Tsumeb is the capital city of the Oshikoto region in northern Namibia. Tsumeb is seen as “gateway to the north” of Namibia. It is the closest town to the Etosha National Park, and has a population of 20,000 inhabitants.

The name Tsumeb is not a derivative of German, Afrikaans, or English. It has been suggested that it comes from Nama and means either “Place of the moss” or “Place of the frog”. Perhaps this old name had something to do with the huge natural hill of green, oxidized copper ore that existed there before it was destroyed by mining.

The town was founded in 1905 by the German colonial power and celebrated its 100th year of existence in 2005.
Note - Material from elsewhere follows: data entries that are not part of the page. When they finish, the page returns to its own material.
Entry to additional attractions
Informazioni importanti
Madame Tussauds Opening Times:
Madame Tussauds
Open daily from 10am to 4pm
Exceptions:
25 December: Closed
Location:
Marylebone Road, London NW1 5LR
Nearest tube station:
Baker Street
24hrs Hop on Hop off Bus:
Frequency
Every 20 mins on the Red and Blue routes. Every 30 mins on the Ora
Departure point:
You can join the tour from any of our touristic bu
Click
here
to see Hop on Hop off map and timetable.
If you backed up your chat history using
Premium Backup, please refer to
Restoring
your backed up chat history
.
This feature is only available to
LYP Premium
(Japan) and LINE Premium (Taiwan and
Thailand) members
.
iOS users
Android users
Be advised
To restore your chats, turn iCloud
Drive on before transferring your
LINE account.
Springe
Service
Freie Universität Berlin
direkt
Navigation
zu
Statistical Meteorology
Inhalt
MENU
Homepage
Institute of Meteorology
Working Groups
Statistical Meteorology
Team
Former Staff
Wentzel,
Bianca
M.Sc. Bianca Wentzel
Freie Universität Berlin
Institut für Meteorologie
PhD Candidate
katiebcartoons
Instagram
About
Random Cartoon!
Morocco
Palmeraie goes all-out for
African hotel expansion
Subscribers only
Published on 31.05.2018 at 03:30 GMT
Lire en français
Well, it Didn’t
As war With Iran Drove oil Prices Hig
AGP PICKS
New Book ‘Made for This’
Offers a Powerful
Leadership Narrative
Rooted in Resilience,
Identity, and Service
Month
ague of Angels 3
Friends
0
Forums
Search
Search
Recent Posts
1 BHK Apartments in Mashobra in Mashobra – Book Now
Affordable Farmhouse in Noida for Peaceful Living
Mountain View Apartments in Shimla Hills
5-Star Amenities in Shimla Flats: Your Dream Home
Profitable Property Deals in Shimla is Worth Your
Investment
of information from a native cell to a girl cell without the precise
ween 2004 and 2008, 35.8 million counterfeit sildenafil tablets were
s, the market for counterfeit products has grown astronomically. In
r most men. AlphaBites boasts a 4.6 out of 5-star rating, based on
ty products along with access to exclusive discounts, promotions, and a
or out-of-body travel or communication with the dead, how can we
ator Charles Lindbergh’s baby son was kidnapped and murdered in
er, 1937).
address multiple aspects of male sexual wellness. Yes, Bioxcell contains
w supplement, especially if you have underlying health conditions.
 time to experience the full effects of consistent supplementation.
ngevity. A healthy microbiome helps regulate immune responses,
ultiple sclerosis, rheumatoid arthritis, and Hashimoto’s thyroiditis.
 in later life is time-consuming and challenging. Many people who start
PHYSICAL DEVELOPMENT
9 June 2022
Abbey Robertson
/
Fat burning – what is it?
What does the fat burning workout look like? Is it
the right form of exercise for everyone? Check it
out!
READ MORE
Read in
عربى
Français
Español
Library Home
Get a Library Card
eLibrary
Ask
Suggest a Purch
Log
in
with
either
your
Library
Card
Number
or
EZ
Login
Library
Tsumeb is notable for the huge mineralized pipe that lead to its foundation. The origin of the pipe has been hotly debated. The pipe penetrates more or less vertically through the Precambrian Otavi dolomite for at least 1300 m. One possibility is that the pipe was actually a gigantic ancient cave system and that the rock filling it is sand that seeped in from above. If the pipe is volcanic, as some have suggested, then the rock filling it (the “pseudo-aplite”) is peculiar in the extreme. The pipe was mined in prehistoric times but those ancient workers barely scratched the surface. Most of the ore was removed in the 20th century by cut-and-fill methods. The ore was polymetallic and from it copper, lead, silver, gold, arsenic and germanium were won. There was also a fair amount of zinc present but the recovery of this metal was always difficult for technical reasons. The pipe was famous for its richness. Many millions of tonnes of ore of spectacular grade were removed. A good percentage of the ore (called “direct smelting ore”) was so rich that it was sent straight to the smelter situated near the town without first having to be processed through the mineral enrichment plant. The Tsumeb mine is also renowned amongst mineral collectors.

It is noted for 243 valid minerals and is the type location for 56 mineral species. Some of the germanium minerals are only found in this mine.
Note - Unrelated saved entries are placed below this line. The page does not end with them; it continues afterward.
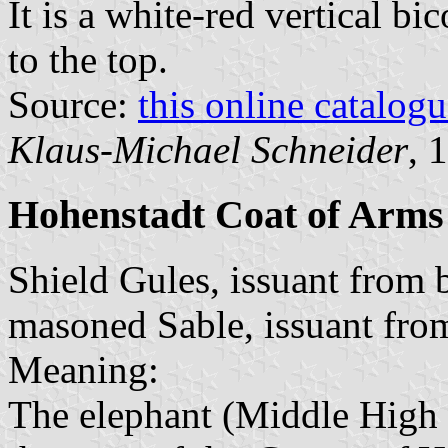
It is a white-red vertical bi
to the top.
Source:
this online catalog
Klaus-Michael Schneider
, 
Hohenstadt Coat of Arms
Shield Gules, issuant from 
masoned Sable, issuant fro
Meaning:
The elephant (Middle Hig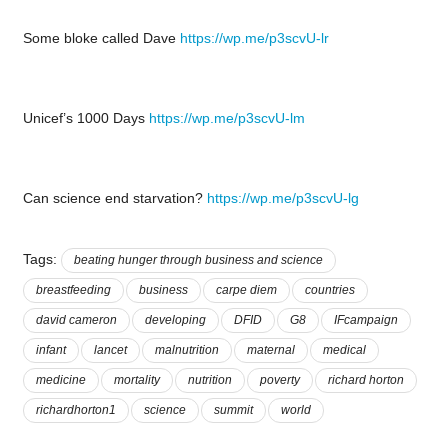
Some bloke called Dave
https://wp.me/p3scvU-lr
Unicef’s 1000 Days
https://wp.me/p3scvU-lm
Can science end starvation?
https://wp.me/p3scvU-lg
Tags:
beating hunger through business and science
breastfeeding
business
carpe diem
countries
david cameron
developing
DFID
G8
IFcampaign
infant
lancet
malnutrition
maternal
medical
medicine
mortality
nutrition
poverty
richard horton
richardhorton1
science
summit
world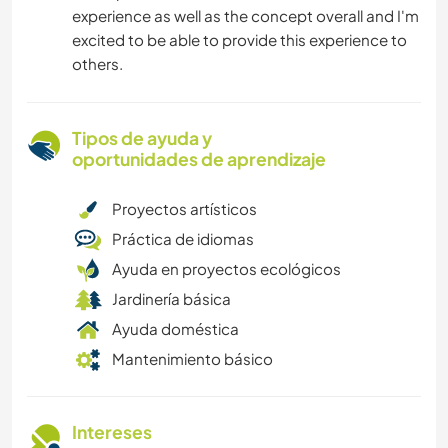
experience as well as the concept overall and I'm
excited to be able to provide this experience to
others.
Tipos de ayuda y
oportunidades de aprendizaje
Proyectos artísticos
Práctica de idiomas
Ayuda en proyectos ecológicos
Jardinería básica
Ayuda doméstica
Mantenimiento básico
Intereses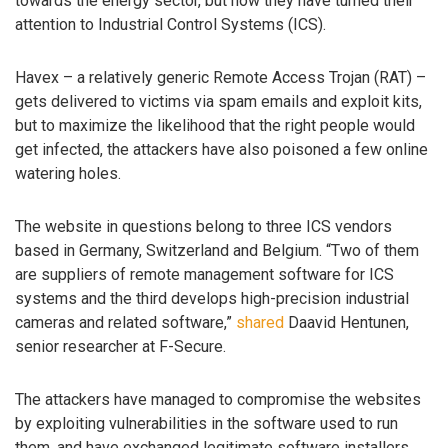
towards the energy sector, but now they have turned their
attention to Industrial Control Systems (ICS).
Havex – a relatively generic Remote Access Trojan (RAT) –
gets delivered to victims via spam emails and exploit kits,
but to maximize the likelihood that the right people would
get infected, the attackers have also poisoned a few online
watering holes.
The website in questions belong to three ICS vendors
based in Germany, Switzerland and Belgium. “Two of them
are suppliers of remote management software for ICS
systems and the third develops high-precision industrial
cameras and related software,”
shared
Daavid Hentunen,
senior researcher at F-Secure.
The attackers have managed to compromise the websites
by exploiting vulnerabilities in the software used to run
them, and have exchanged legitimate software installers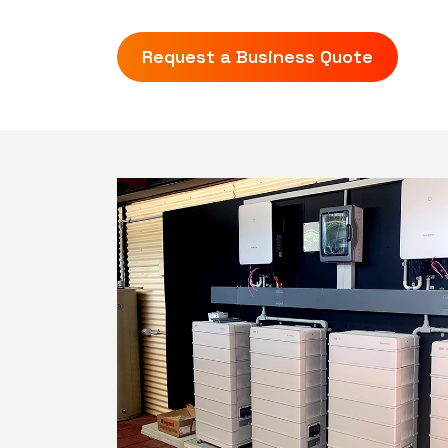
Request a Business Quote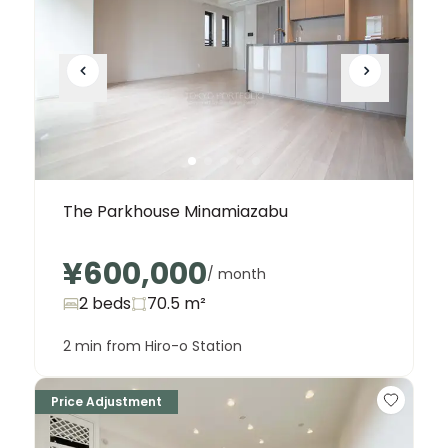
The Parkhouse Minamiazabu
¥600,000
/ month
2 beds
70.5
m²
2 min from Hiro-o Station
Price Adjustment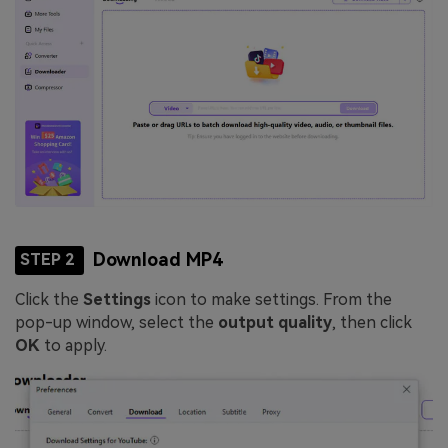
Download MP4
STEP 2
Click the
Settings
icon to make settings. From the
pop-up window, select the
output quality
, then click
OK
to apply.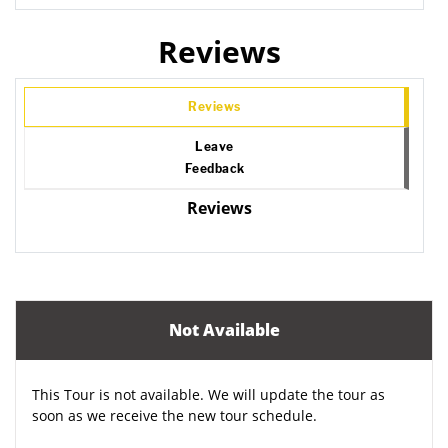
Reviews
Reviews
Leave
Feedback
Reviews
Not Available
This Tour is not available. We will update the tour as
soon as we receive the new tour schedule.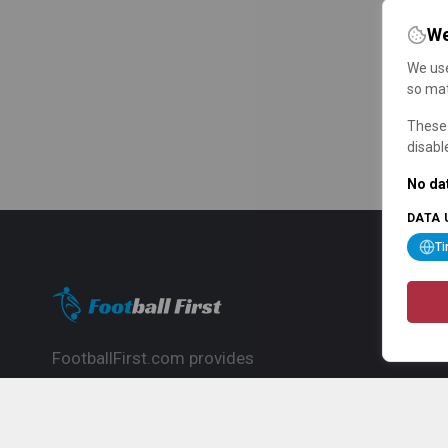
We
We use
so mat
These 
disabl
No dat
DATA 
T
FootballFirst.com provides
comprehensive football news, updates,
match info and commentary, ideal for
fans who want to follow the global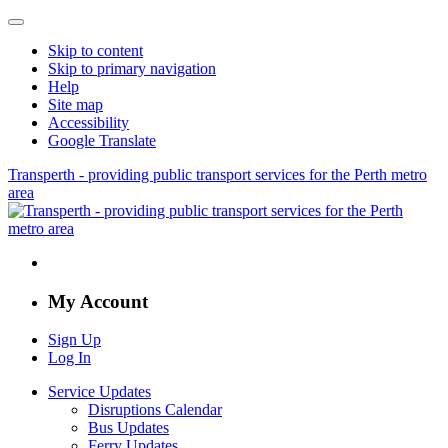
Skip to content
Skip to primary navigation
Help
Site map
Accessibility
Google Translate
Transperth - providing public transport services for the Perth metro
area
My Account
Sign Up
Log In
Service Updates
Disruptions Calendar
Bus Updates
Ferry Updates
Tsumeb, since its founding, has been primarily a mining town. The mine was originally owned by the OMEG (Otavi Minen- und Eisenbahn-Gesellschaft) and later by TCL (Tsumeb Corporation Limited) before its closure a few years ago, when the ore at depth ran out. The main shafts became flooded by ground water over a kilometer deep and the water was harvested and pumped to the capital Windhoek. The mine has since been opened up again by a group of local entrepreneurs (“Ongopolo Mining”). A fair amount of oxidized ore remains to be recovered in the old upper levels of the mine. Whether the deepest levels will ever again ring to the sound of the miner’s pick seems highly doubtful. The other notable feature of the town is the metal smelter, also owned by Ongopolo Mining.
Near to the town are two large and famous sinkhole lakes, Lake Otjikoto and Lake Guinas. Guinas, at about 500 m in diameter, is somewhat larger in area than Otjikoto. The depths of the lakes are unknown, because towards the bottom both lakes disappear into lateral cave systems, so it is not possible to use a weight to sound them. Otjikoto, which has poor visibility (owing to pollution from agricultural fertilizers used nearby), is at least 60 m deep. The water in Guinas is as clear as gin and is well over 100 m deep. Divers who have performed bounce-dives in Guinas to 80 have reported that there was nothing but powdery-blue water below them. Guinas has been in existence for so long that a unique species of fish, Tilapia guinasana, has evolved in its waters.

When South Africa invaded Namibia (then German Southwest Africa) in 1914, the retreating German forces eventually threw all of their weaponry and supplies into the deep waters of Otjikoto. Some of the material has been recovered for display in museums.

One of the largest and deepest underground lakes in the world lies a little to the east of Tsumeb, on a farm called Harasib. To reach the water in the cave one has either to abseil or to descend an ancient, hand-forged ladder that hangs free of the vertical dolomite walls of the cave for over 50 m. Here, too, Scuba divers have descended as deep as they have dared (80 m) in the crystal-clear waters and have reported nothing but deep blue below them from one ledge of dolomite to the next until nothing further could be discerned in the indigo depths.

The largest meteorite in the world, called Hoba, lies in a field about forty minutes drive to the east of Tsumeb, at Hoba west. It is a nickel-iron meteorite of about 60 tonnes.